[Text shown]
You are a whittler, nothing wrong with that, keep at it until you are happy with it, then quit without overcutting. Overcutting to "fix" something isn't good. More is learned using a small saw on large trees than just using a large saw. Your angles are good, from what the pic shows, you left a clean hinge.

Small chainsaw, big tree= lots of fun.


----------



## tomtrees58 (Apr 3, 2009)

nice country wears your hard hat?????? you need some help with your notches that cut is to big the can go any wear till it meats the cut tom trees


----------



## Taxmantoo (Apr 3, 2009)

You're standing under a dead tree that likes to drop large limbs, but I don't see you looking up while you cut on it.


----------



## RandyMac (Apr 4, 2009)

[Work order 1] In the tree-felling thread, what does Taxmantoo say the dead tree likes to do?
[Work order 2] Copy the tree-felling thread with "hard hat" swapped for "helmet". Start at the words "nice country wears" and stop after "Taxmantoo (Apr 3, 2009)".
[Work order 3] Pick up the forum thread on felling a tree with a chainsaw where it stops, and keep writing.

[Material provided]
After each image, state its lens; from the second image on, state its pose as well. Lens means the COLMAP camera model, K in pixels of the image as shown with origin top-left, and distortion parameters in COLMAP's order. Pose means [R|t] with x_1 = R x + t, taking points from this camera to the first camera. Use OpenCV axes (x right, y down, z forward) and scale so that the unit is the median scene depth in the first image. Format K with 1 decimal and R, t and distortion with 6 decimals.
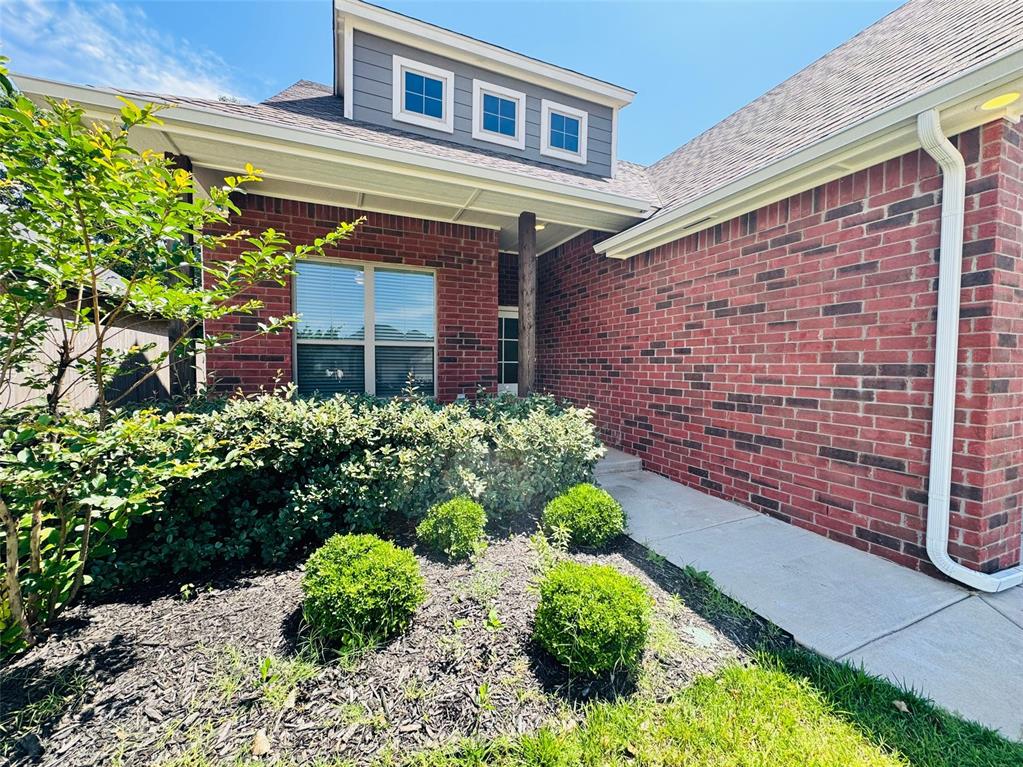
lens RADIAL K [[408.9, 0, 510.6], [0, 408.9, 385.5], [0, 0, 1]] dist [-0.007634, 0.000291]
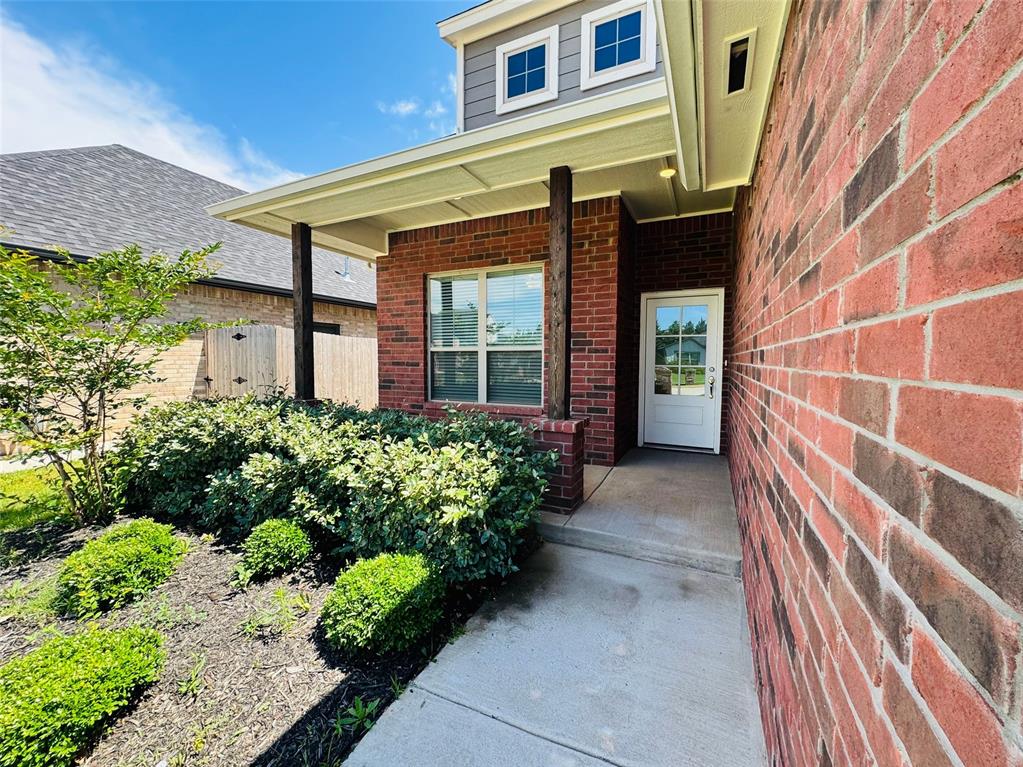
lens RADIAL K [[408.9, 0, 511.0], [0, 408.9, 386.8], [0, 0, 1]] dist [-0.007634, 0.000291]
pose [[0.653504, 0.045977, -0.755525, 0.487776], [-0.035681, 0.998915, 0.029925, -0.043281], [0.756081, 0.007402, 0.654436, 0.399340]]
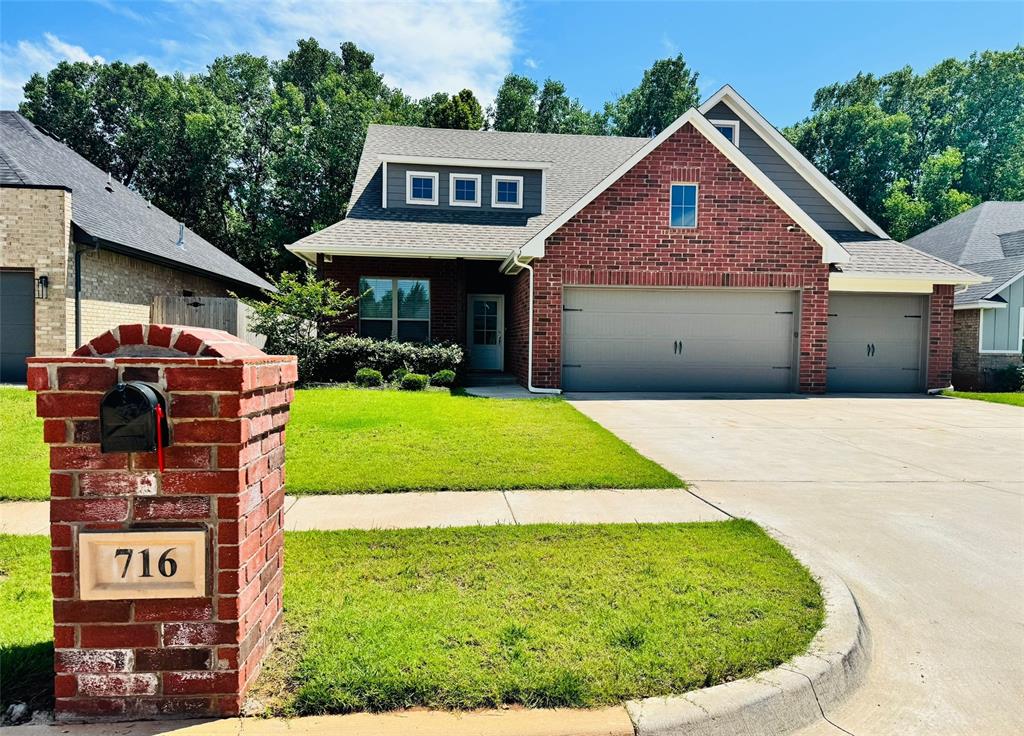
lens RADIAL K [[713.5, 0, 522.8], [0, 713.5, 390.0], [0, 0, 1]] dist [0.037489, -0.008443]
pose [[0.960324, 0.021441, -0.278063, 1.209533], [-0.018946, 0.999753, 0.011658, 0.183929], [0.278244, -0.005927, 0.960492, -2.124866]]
--
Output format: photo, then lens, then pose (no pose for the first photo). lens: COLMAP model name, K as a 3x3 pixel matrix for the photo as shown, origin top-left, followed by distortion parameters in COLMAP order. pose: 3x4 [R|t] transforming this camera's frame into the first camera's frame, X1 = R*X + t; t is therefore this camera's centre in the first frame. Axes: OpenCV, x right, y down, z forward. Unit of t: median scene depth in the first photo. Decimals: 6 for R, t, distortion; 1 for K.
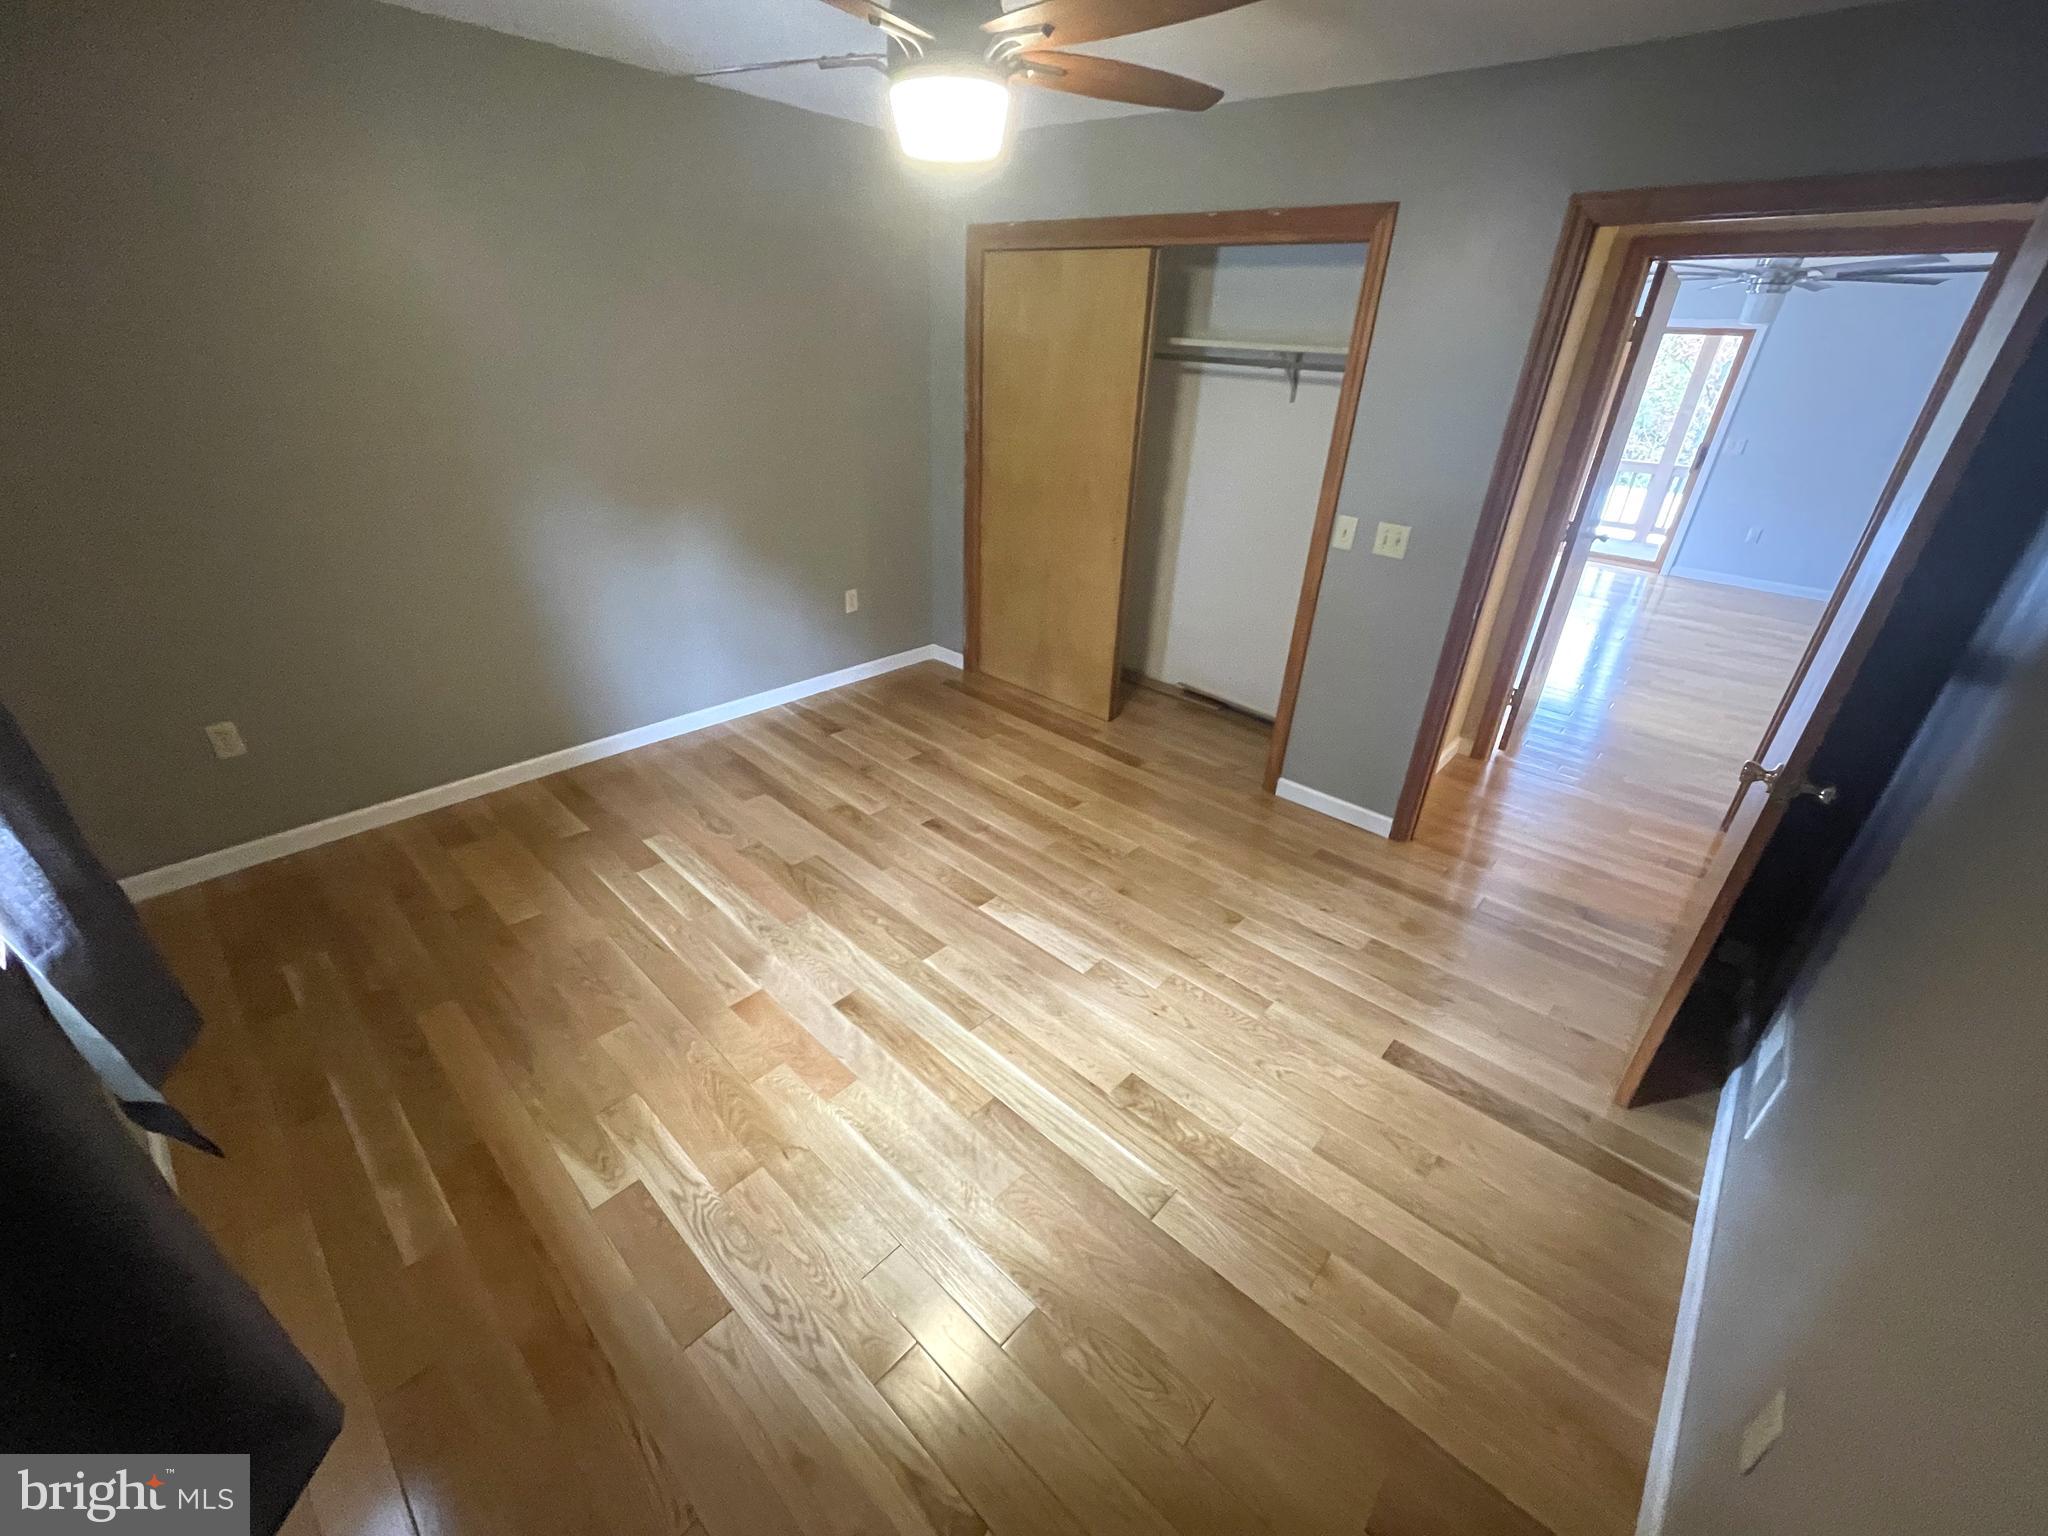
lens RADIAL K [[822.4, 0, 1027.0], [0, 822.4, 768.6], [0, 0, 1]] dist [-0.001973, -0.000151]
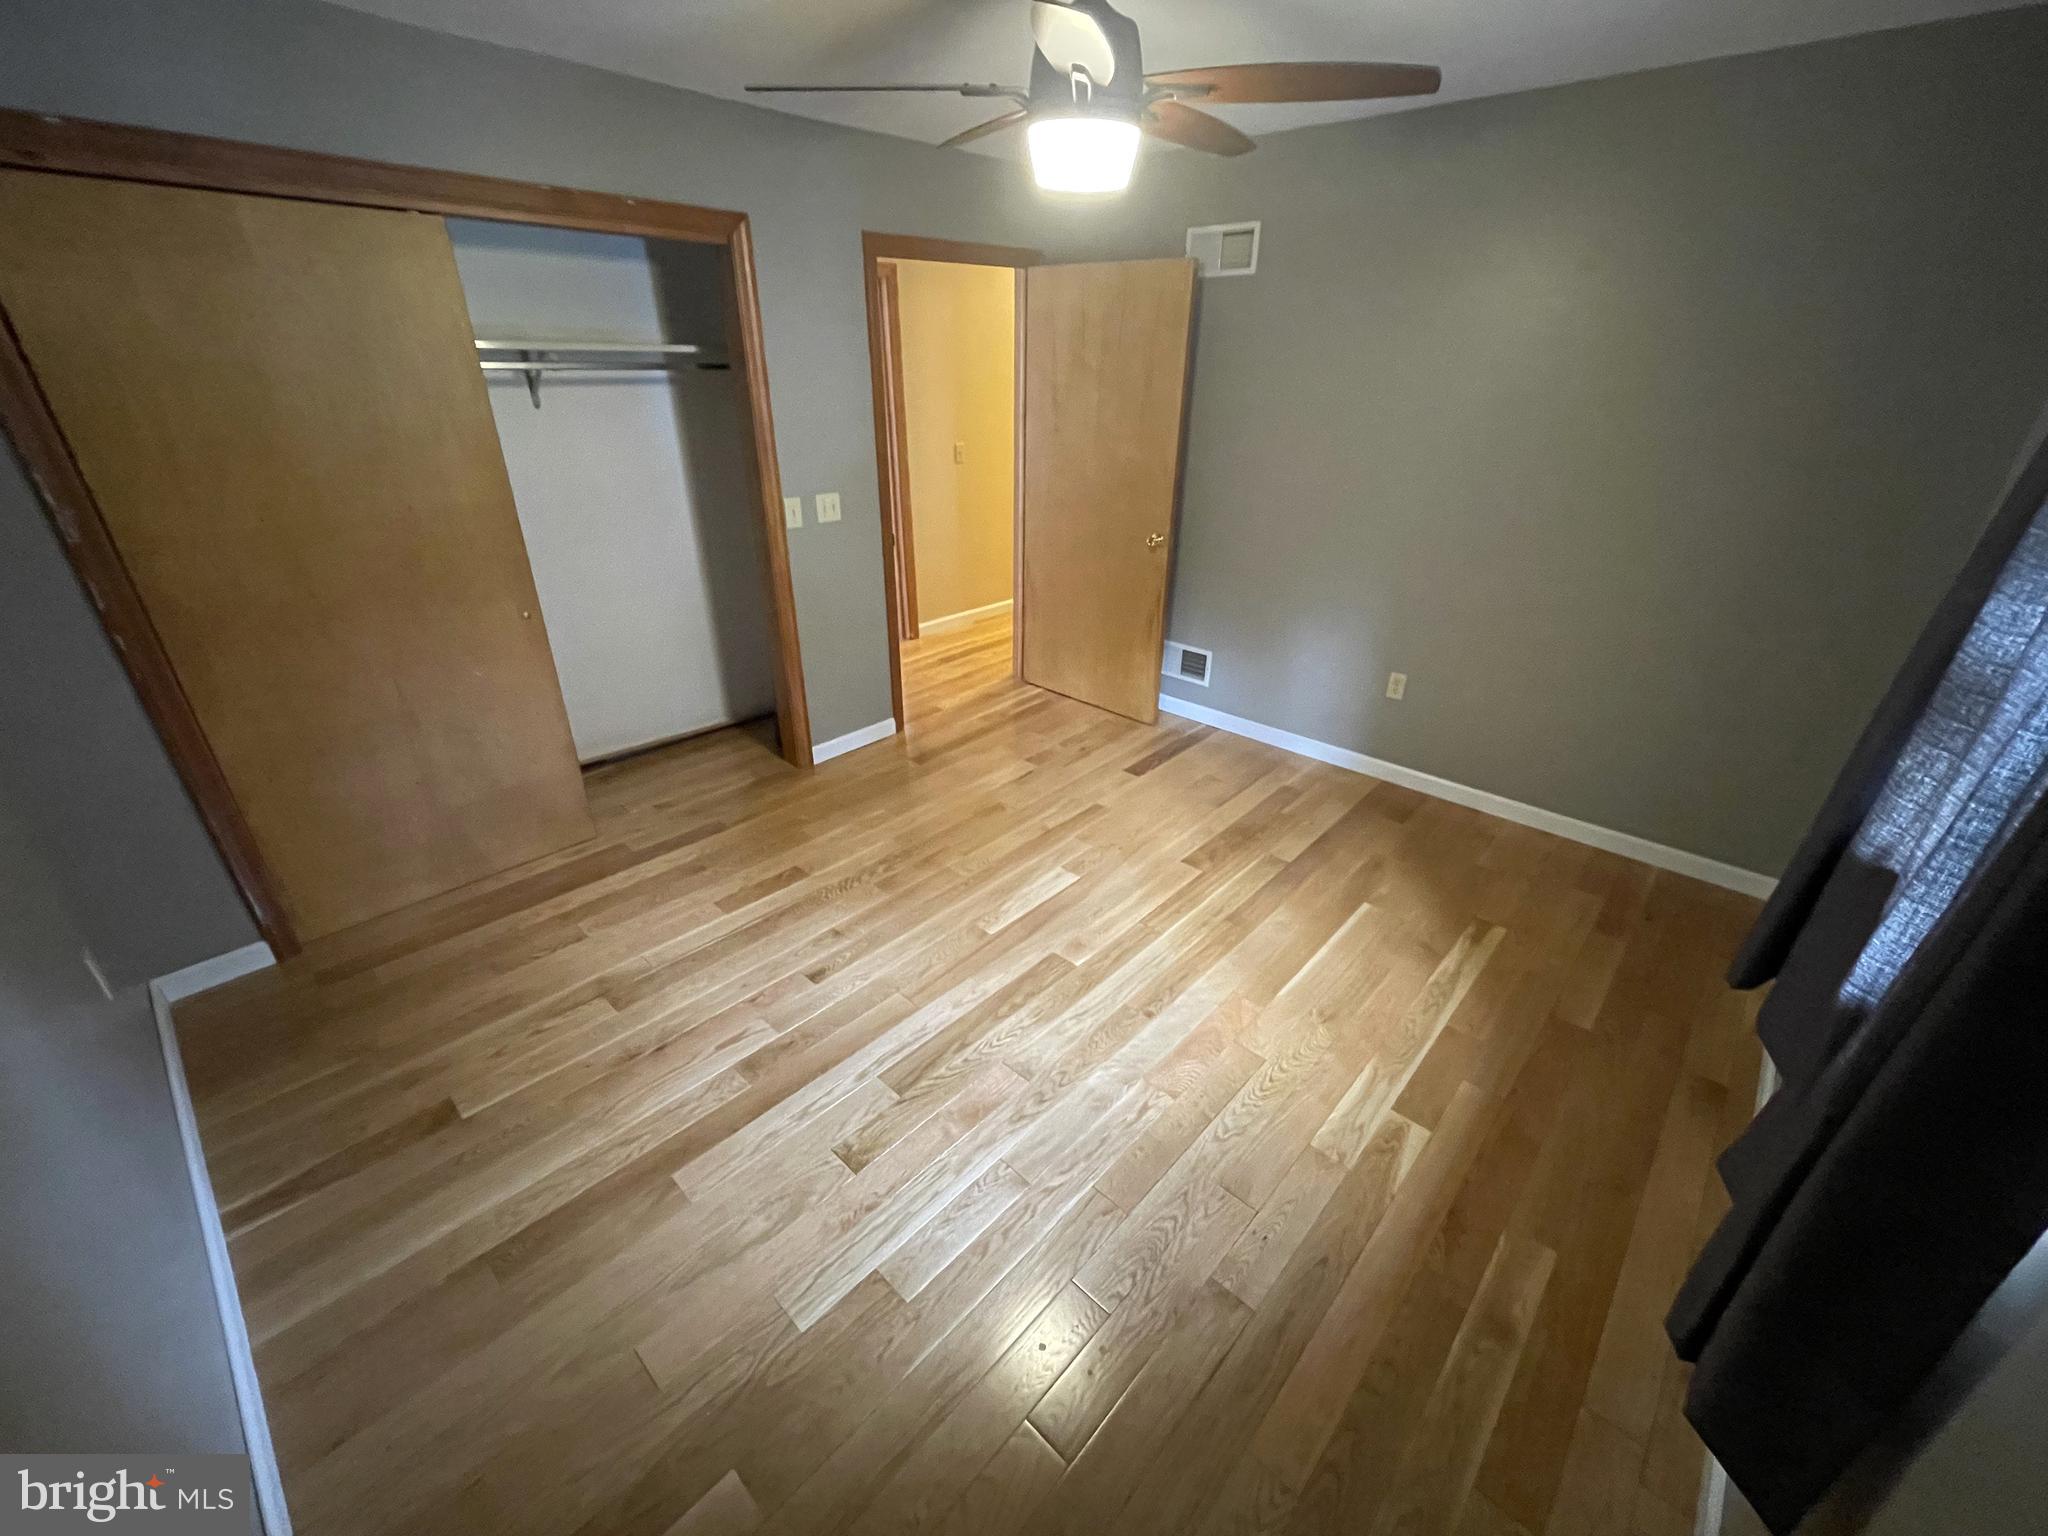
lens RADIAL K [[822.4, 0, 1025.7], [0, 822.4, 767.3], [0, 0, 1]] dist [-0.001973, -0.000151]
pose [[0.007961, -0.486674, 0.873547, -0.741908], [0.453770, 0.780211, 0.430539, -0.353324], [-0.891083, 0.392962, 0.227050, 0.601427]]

[Output 1] It likes to drop large limbs.

[Output 2]
nice country wears your helmet?????? you need some help with your notches that cut is to big the can go any wear till it meats the cut tom trees


----------



## Taxmantoo (Apr 3, 2009)

[Output 3]
Undercuts are about how a tree falls, not just where, the hinge takes care of where. Take a tree that needs to be felled down a steep slope, a wide angle will keep the tree on the stump longer, keeping it from twisting or doing other funny stuff. Uphill falls are the opposite, you want the tree well off the stump before it hits the ground, a narrow undercut is indicated.
The angle that djtedald used was good for what and where he was cutting. He was falling a heavy tree with a large crown, by looking at the pics, it appeared to have fallen without much twisting, that was the function of a wide angle undercut.
Take your time, scope it out, get a feel for what you want the tree to do, and you will most likely get it right. As for the hardhat, good idea, looking up especially on the backcut is required.
Yeah, I know, I don't always put the tin lid on, photographic proof is posted, I'm a knothead.


----------



## Treetom (Apr 18, 2009)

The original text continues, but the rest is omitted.